» **ABOUT THIS TASK**
Two lines below mark the span: the one containing "white car 129.90" and the one containing "the bare tree at [277,176] 111.98". Set down both, plus every line between, exactly as they stand, and nothing else.

» **RECORDS FOR THIS TASK**
_ _ _ _ _ _ _

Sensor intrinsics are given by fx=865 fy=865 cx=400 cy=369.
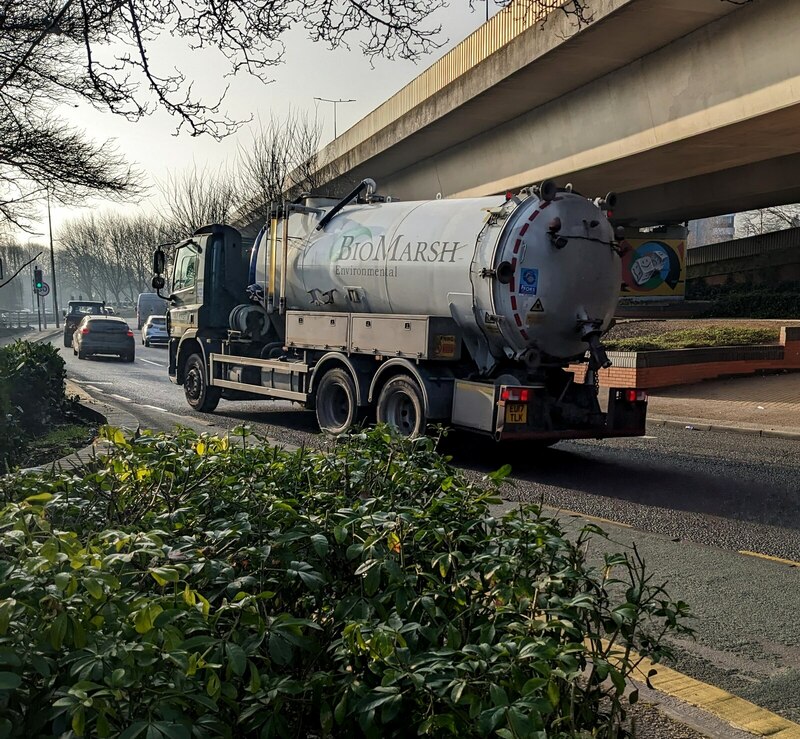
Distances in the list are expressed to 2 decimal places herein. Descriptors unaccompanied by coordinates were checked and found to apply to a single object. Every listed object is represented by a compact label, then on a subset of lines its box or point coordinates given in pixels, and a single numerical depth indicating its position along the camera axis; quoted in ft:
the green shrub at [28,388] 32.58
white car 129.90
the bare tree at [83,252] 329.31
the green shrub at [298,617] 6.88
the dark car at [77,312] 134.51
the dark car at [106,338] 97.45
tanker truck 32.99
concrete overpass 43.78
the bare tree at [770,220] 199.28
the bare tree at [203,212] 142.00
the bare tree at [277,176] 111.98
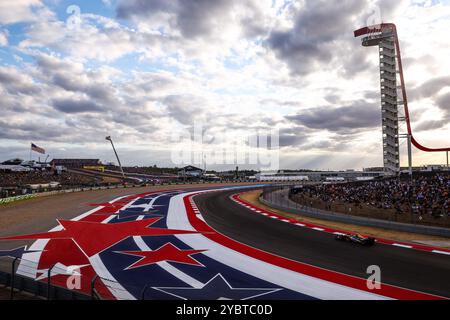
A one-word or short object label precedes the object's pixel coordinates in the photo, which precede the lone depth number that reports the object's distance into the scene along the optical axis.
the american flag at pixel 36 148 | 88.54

_ _ _ _ _ _ _

» **RESPONSE AREA**
white car 129.90
the bare tree at [83,252] 329.31
the green shrub at [298,617] 6.88
the dark car at [77,312] 134.51
the dark car at [106,338] 97.45
tanker truck 32.99
concrete overpass 43.78
the bare tree at [770,220] 199.28
the bare tree at [203,212] 142.00
the bare tree at [277,176] 111.98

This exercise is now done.